**EXERCISE INPUTS:**
******************************
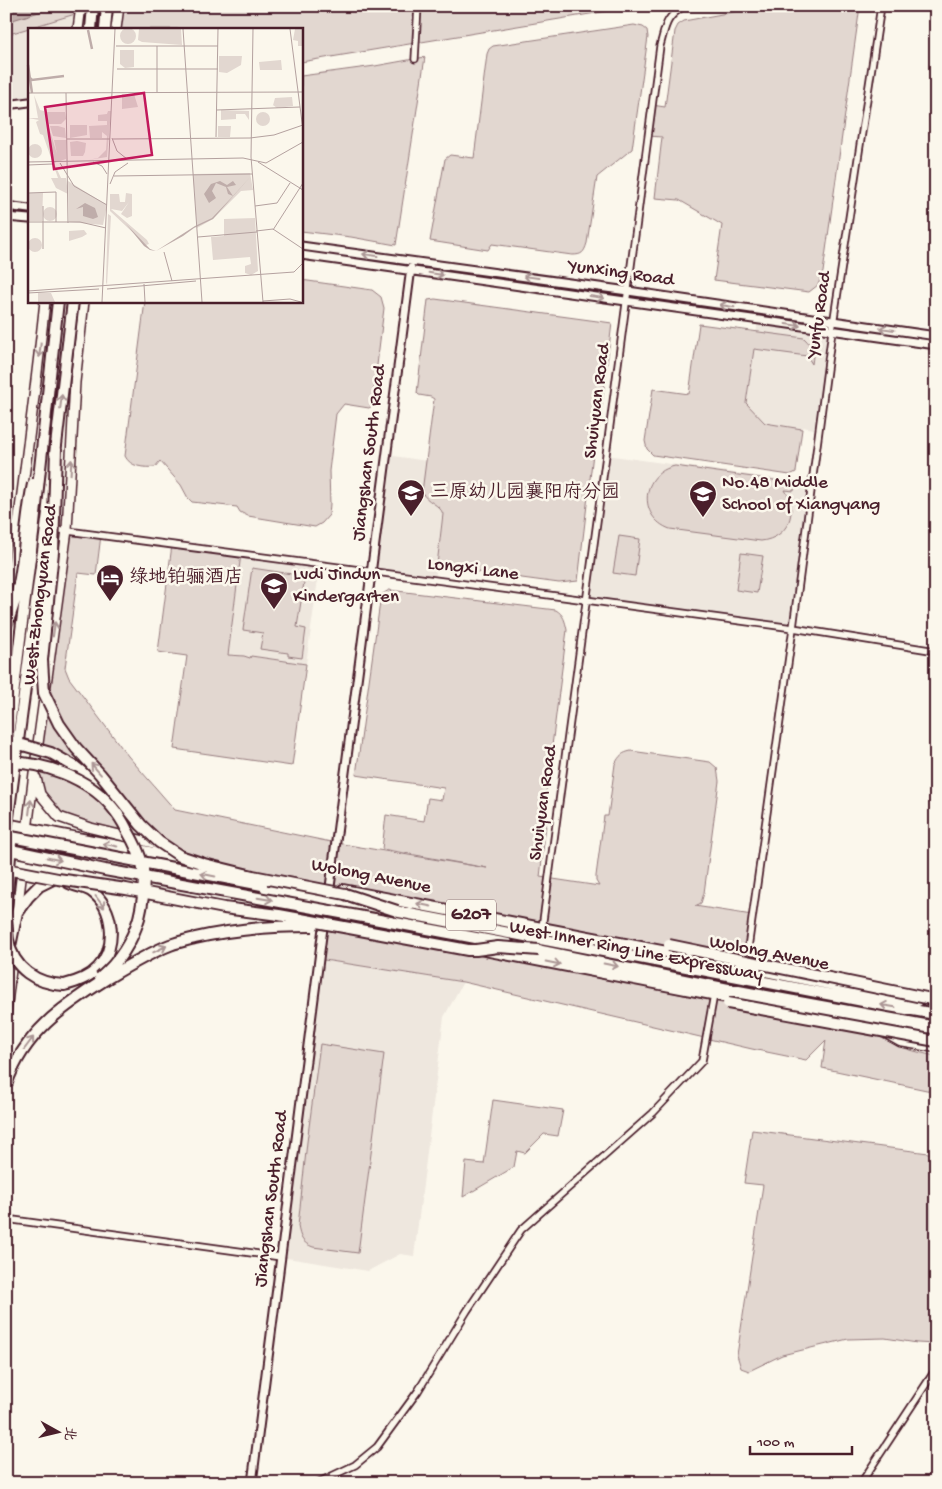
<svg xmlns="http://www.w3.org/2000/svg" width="942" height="1489" font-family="'Gochi Hand','LXGW WenKai TC',sans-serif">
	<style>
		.built { fill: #eee7de }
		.green { fill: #e2d7d0; stroke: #967b7e }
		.water { fill: #bfadaa; stroke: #907477 }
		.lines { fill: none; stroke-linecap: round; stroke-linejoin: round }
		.minor-casing { stroke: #4a1f2b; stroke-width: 9 }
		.tertiary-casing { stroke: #4a1f2b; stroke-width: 11 }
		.secondary-casing { stroke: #4a1f2b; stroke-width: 11 }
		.primary-casing { stroke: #4a1f2b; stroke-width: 12 }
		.trunk-casing { stroke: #4a1f2b; stroke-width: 14 }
		.minor { stroke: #fbf7ec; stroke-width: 5.5 }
		.tertiary { stroke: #fbf7ec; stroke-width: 7 }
		.secondary { stroke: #fbf7ec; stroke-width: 8 }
		.primary { stroke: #fbf7ec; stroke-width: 9 }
		.trunk { stroke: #fbf7ec; stroke-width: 10 }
		.trunk-bridge-casing { stroke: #4a1f2b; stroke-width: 14; stroke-linecap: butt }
		.trunk-bridge { stroke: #fbf7ec; stroke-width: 10 }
		.oneway { stroke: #ab9695 }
		.labels { text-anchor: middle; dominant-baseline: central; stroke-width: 5; stroke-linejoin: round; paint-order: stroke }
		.shield { fill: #fbf7ec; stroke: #7f6065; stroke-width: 1 }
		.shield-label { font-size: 18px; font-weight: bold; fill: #4a1f2b }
		.street-label { font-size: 19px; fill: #4a1f2b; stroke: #fbf7ec }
		.poi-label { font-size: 19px; fill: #4a1f2b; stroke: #fbf7ec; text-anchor: start }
		.inset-river { fill: none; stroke: #bfadaa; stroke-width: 2.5 }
		.inset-road { fill: none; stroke: #b4a19f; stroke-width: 1 }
		.view { fill: #c2185b; fill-opacity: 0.15; stroke: #c2185b; stroke-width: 2.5 }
		.inset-edge { fill: none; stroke: #4a1f2b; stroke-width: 2.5 }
	</style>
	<rect width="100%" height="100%" fill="#fbf7ec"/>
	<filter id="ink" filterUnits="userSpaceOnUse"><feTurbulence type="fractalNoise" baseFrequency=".02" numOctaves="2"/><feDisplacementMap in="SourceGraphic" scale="10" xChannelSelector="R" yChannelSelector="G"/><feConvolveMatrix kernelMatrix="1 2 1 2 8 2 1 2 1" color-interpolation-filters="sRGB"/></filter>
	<g filter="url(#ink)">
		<!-- built -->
		<path class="built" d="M80 12 78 29H29V102L6 105V35Z
			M758 320 832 331 819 430 803 427 802 429 744 420Z
			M387 455 427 461 424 496 442 510 443 514 435 580 371 572Z
			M606 455 812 484 793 628 586 600Z
			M6 525H12L6 572Z
			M241 554 320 565 306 664 252 656 250 658 244 656 228 655Z
			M318 959 463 982 444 1017 414 1256 400 1254 368 1271 281 1257Z"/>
		<!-- green -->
		<path class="green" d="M6 6H638L301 62V29H116L117 21 85 11 6 35Z
			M765 6H860L823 272 818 285 809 292 714 280 722 225 679 200 655 198 662 137 648 136 652 105 665 107 675 31 678 25 684 21Z
			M634 25 643 27 647 30 648 37 632 149 597 177 587 243C584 253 582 255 572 255L492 244 488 250 430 241 445 159 450 155 474 158 487 54 489 49 493 46Z
			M425 57 396 245 351 237 301 231V76L375 66Z
			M301 280 372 290 381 297 384 308 372 406 369 408 344 404 336 414 329 471 330 504 329 515 322 523 315 527 248 516 240 512 237 507 192 502 188 498 181 485 160 461 155 467C144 468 130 467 125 456L145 301H301Z
			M435 299 612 323 599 428H596L578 581 559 583 440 567 437 565 443 514C440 504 426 502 422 492L434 399 431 397 419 395 417 393 428 300Z
			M699 324 804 338C814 348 814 351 812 364L807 356 754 349 746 403 765 423 802 429 796 472 790 475 653 455 647 449 645 441 653 389 689 394Z
			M675 466 795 483 794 491 785 490C799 512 788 538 761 541L670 529C637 517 641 473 675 466Z
			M67 530 101 535 96 575 78 573 65 668 69 678 128 756 175 810 336 843 487 868 382 849 386 815 424 821 428 798 442 800 444 788 356 775 381 595 389 590 556 610C564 615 565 621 567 630L543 815 547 816 540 877 599 886 596 881V876L604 816H608L615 764C620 755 622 753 631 751L710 762 717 768 719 781 704 893 701 903 695 906 752 915 745 967 200 862 156 843 59 817 45 801 34 773Z
			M619 536 640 539 635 576 613 573Z
			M172 545 241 554 228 655 244 656 250 658 251 656 306 664 292 766 174 749 187 656 158 652Z
			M741 553 763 556 757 593 736 590Z
			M252 568 305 576 297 627 306 629 302 658 288 656V653L260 649 263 633 243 630Z
			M324 919 878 1036C897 1047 915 1052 936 1056V1092L822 1068 826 1040 806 1060 752 1049 463 982 318 959Z
			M320 1044 384 1054 358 1253 313 1247C302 1243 300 1237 298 1226L307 1142Z
			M493 1100 563 1110 558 1136 544 1134 525 1153 517 1151 514 1167 463 1197 466 1162 484 1164Z
			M752 1130 936 1154V1344L917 1343 885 1338 848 1339 782 1355 749 1371 741 1368 737 1355 763 1185 744 1183Z"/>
		<!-- water -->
		<path class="water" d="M17 6H59L6 22V10Z"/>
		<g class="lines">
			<!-- minor casing -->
			<g class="minor-casing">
				<path id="minor" d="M415 59 418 6
					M6 525H19
					M53 529 586 600 793 628 936 651
					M542 928 606 455 660 46C666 25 665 18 684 6
					M746 962 793 628 832 331 881 6
					M6 1219 281 1257
					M317 1483 355 1465 377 1447 418 1391 467 1311 521 1230 653 1113 702 1061 713 1000
					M861 1483 936 1369"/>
			</g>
			<!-- tertiary casing -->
			<g class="tertiary-casing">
				<path id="tertiary" d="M6 105 29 102
					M6 206 29 209
					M6 217 29 219
					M301 246 628 291 936 336
					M301 255 936 345
					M330 887 411 268
					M252 1483 324 920"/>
			</g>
			<!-- secondary casing -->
			<g class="secondary-casing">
				<path id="secondary" d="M886 1034 900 1042 936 1048"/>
			</g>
			<!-- primary casing -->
			<g class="primary-casing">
				<path id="primary" d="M78 29 81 6
					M116 29 119 6
					M7 616C19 511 34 406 45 301
					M36 778 40 794 59 817 91 828 161 845
					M17 912 34 773 67 530 75 382 84 301
					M6 1012 13 953"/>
			</g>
			<!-- trunk casing -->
			<g class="trunk-casing">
				<path id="trunk" d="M91 29 93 6
					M105 29 107 6
					M74 766 87 776 127 813
					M6 824 184 859
					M6 861 278 911
					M343 890 745 967 873 993 918 1001
					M389 910 889 1006 936 1014
					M374 919 508 944
					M532 949 733 990 936 1027
					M484 950 717 995 936 1035
					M6 966 17 912 28 897 39 886 57 877
					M64 985C77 982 89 978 98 968 118 947 114 907 91 891 85 887 75 886 69 883"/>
			</g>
			<!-- minor -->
			<use href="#minor" class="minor"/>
			<!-- tertiary -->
			<use href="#tertiary" class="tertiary"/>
			<!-- secondary -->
			<use href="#secondary" class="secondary"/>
			<!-- primary -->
			<use href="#primary" class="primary"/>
			<!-- trunk -->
			<use href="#trunk" class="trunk"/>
			<!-- trunk-bridge casing -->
			<g class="trunk-bridge-casing">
				<path id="trunk-bridge" d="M56 449 53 552 42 660 44 693 59 724 76 748 100 774 141 825 159 842 180 856 204 864 253 876 345 894 397 911
					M55 454 73 301
					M6 625C26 582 23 531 33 484
					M12 742 51 753 74 766
					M6 752 33 534 58 301
					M6 762C44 762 88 778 112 807 118 814 123 822 127 830 134 842 141 855 143 869 145 886 143 902 139 918 132 942 119 962 100 978
					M6 832 48 513
					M6 836 262 885
					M6 849 105 870 374 919
					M6 869 58 879 126 889 224 908 279 915 468 950H476L498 947 539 950
					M6 907 11 843
					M6 920C7 927 7 934 8 940 13 969 37 984 64 985
					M669 945 936 1000
					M728 1003 936 1041
					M6 1085C24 1033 62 1007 106 979 126 967 147 954 170 945 178 942 187 940 195 938 234 929 273 926 313 926"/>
			</g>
			<!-- trunk-bridge -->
			<use href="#trunk-bridge" class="trunk-bridge"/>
		</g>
		<!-- one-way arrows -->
		<defs><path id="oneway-shaft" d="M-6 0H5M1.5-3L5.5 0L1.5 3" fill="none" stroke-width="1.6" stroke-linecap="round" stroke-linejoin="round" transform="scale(1.25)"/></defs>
		<g class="oneway">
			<use href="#oneway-shaft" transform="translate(370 255) rotate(-172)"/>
			<use href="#oneway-shaft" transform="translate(436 274) rotate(9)"/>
			<use href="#oneway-shaft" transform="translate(531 277) rotate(-172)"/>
			<use href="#oneway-shaft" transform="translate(597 297) rotate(8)"/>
			<use href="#oneway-shaft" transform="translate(727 306) rotate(-171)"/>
			<use href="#oneway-shaft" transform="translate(793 325) rotate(8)"/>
			<use href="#oneway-shaft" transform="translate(887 329) rotate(-172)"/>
			<use href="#oneway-shaft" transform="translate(40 350) rotate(96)"/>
			<use href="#oneway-shaft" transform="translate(61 402) rotate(-83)"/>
			<use href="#oneway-shaft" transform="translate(71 467) rotate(-87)"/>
			<use href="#oneway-shaft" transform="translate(54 629) rotate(-82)"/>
			<use href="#oneway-shaft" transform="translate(96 769) rotate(-131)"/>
			<use href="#oneway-shaft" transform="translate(30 807) rotate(-83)"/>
			<use href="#oneway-shaft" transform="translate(110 845) rotate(-169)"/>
			<use href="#oneway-shaft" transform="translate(54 859) rotate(12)"/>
			<use href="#oneway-shaft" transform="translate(208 875) rotate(-169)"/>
			<use href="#oneway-shaft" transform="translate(265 899) rotate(10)"/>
			<use href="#oneway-shaft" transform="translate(100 902) rotate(53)"/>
			<use href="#oneway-shaft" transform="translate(424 905) rotate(-169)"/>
			<use href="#oneway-shaft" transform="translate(160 949) rotate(-26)"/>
			<use href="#oneway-shaft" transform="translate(553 963) rotate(11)"/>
			<use href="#oneway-shaft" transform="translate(611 965) rotate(11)"/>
			<use href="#oneway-shaft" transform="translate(888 1006) rotate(-170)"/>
			<use href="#oneway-shaft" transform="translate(29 1043) rotate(-53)"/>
		</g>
	</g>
	<!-- icons -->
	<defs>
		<g id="school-pin" transform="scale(1.4375)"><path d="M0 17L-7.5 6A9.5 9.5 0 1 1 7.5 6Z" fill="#4a1f2b" stroke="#fbf7ec"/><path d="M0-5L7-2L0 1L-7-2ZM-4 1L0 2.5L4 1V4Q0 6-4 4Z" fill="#fff"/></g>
		<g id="hotel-pin" transform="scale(1.4375)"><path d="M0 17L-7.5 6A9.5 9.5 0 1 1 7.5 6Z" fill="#4a1f2b" stroke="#fbf7ec"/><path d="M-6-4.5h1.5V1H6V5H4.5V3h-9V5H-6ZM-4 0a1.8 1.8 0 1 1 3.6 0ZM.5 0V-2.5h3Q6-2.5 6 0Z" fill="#fff"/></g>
	</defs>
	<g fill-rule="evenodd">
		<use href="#school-pin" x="411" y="493"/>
		<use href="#school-pin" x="703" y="494"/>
		<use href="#hotel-pin" x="110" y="578"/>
		<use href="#school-pin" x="274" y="586"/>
	</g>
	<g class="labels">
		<!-- shield labels -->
		<rect class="shield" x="446" y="899.5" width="50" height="31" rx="4"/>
		<g class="shield-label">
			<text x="471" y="915">G207</text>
		</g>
		<!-- street labels -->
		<g class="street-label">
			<text transform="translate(621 274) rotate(8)">Yunxing Road</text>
			<text transform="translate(820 315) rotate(-82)">Yunfu Road</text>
			<text transform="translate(598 401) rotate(-83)">Shuiyuan Road</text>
			<text transform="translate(370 453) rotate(-83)">Jiangshan South Road</text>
			<text transform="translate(473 570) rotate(7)">Longxi Lane</text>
			<text transform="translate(41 595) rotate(-83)">West Zhongyuan Road</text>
			<text transform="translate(544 803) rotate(-82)">Shuiyuan Road</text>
			<text transform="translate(371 877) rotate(11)">Wolong Avenue</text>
			<text transform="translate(636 952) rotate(11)">West Inner Ring Line Expressway</text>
			<text transform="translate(769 954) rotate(11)">Wolong Avenue</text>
			<text transform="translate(272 1199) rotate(-83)">Jiangshan South Road</text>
		</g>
		<!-- poi labels -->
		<g class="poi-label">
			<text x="722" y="483">No.48 Middle<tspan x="722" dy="22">School of Xiangyang</tspan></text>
			<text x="430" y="493">三原幼儿园襄阳府分园</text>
			<text x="293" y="575">Lvdi Jindun<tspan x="293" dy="22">Kindergarten</tspan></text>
			<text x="129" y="578">绿地铂骊酒店</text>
		</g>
	</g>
	<!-- overview -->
	<g transform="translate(28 28)">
		<rect width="275" height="275" fill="#fbf7ec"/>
		<path d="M92 8a8 8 0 1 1 16 0a8 8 0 1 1-16 0ZM111 1H153L154 17 114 14 110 12ZM267 1H275V18H270V13L265 12ZM92 22H106V39L97 40 92 36ZM214 28 213 37 199 45 191 44V28ZM253 32 254 42H232L231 34ZM94 66H106L110 79 94 81ZM6 67 12 82 16 83 29 126 26 112H38V131L26 135 33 150H38L40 166 28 160 23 150H30L15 107 12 106 8 94 11 92 0 90H10ZM264 69 265 78 249 80 245 77 244 81 247 70ZM193 82 221 83V92L217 86H208V91L193 92ZM80 83H83L79 129 60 132 70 130 78 122 79 108 74 104V110H62L61 98 79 97V93H70V87L79 86ZM228 91a7 7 0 1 1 14 0a7 7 0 1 1-14 0ZM37 84 38 91 33 96H21L18 84ZM42 97H59V107L42 110ZM30 98 37 100 38 110 25 108 22 98ZM190 98H203L202 109H190ZM49 113 58 115 57 124 55 128H43L42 114ZM0 123a7 7 0 1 1 14 0a7 7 0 1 1-14 0ZM222 145 225 162 213 163 185 191 169 200 165 146ZM40 153 79 177 75 197 41 194ZM0 165H15L14 193H0ZM98 165 104 166V188L99 190 93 186 101 174 94 183 83 181 119 212 121 216 118 217 82 183V166H91L92 174H97ZM15 186a7 7 0 1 1 14 0a7 7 0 1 1-14 0ZM80 186 83 188 79 257 78 254ZM227 190 230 243 223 247 217 245V238L223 236 222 229 185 232 183 209 196 208V191ZM56 202 59 206 54 209 41 213V203ZM0 217a7 7 0 1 1 14 0a7 7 0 1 1-14 0ZM10 265H23L27 274H10Z" fill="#e2d7d0"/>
		<path d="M223 148 185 191 166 200 155 208 128 223 122 222 116 218 98 196 81 185 98 196 122 221 128 223 167 198 184 190 205 168 200 166 198 159 188 155 184 163 188 170 181 175 176 166 183 156 192 153 199 157 205 153 208 157 199 159 205 168ZM57 175 67 180 70 189 65 191 55 188V179L48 181Z" fill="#bfadaa"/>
		<path class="inset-river" d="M60 2 64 21M0 37 4 65M2 50 4 52 36 48"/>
		<path class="inset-road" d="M155 1 174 274M225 1 223 129 235 274M262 1 275 102M88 18H190M129 18V64M89 41H190M0 65 275 64M38 65 40 195M189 82 272 79M188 109 190 1M84 110 89 123 99 131M39 111H82M85 111 222 110 246 107 275 97M0 134 215 130 238 135 275 114M65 134 74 138 79 146M230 134 275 162M32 135 46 158 79 177M0 137 24 136M86 148 224 146M82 156 87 144 100 135M28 164V194M0 165 28 164M15 178V221M227 178 249 175 262 155M0 194H52L78 200M245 202 275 155M228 203 245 201 275 221M170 209 229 204M136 224 144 253M116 256 117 274M79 261 168 253M0 263 266 244 275 235M0 265 71 261M235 273 262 271 273 274M74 274 87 1"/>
		<path class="view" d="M116 65 124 127 26 141 17 79Z"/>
		<rect width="275" height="275" class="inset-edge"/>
	</g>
	<!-- margin -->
	<rect width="942" height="1489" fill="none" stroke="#fbf7ec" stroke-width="25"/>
	<rect x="12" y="12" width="917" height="1464" fill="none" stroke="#4a1f2b" stroke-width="2" filter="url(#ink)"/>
	<!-- north arrow -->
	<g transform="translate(58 1432) rotate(98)" stroke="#fbf7ec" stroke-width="4" paint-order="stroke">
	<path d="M0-4L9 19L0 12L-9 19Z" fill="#4a1f2b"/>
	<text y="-8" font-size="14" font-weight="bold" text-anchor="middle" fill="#4a1f2b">北</text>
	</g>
	<!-- scale -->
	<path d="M750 1446v8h102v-8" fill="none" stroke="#4a1f2b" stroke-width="2.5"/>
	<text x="757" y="1446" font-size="15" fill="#4a1f2b" stroke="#fbf7ec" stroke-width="4" paint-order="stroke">100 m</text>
</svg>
******************************
**TASK GOAL:** Pull out each line of the records holding the string "lines".

**WRITTEN SOLUTION:**
		.lines { fill: none; stroke-linecap: round; stroke-linejoin: round }
		<g class="lines">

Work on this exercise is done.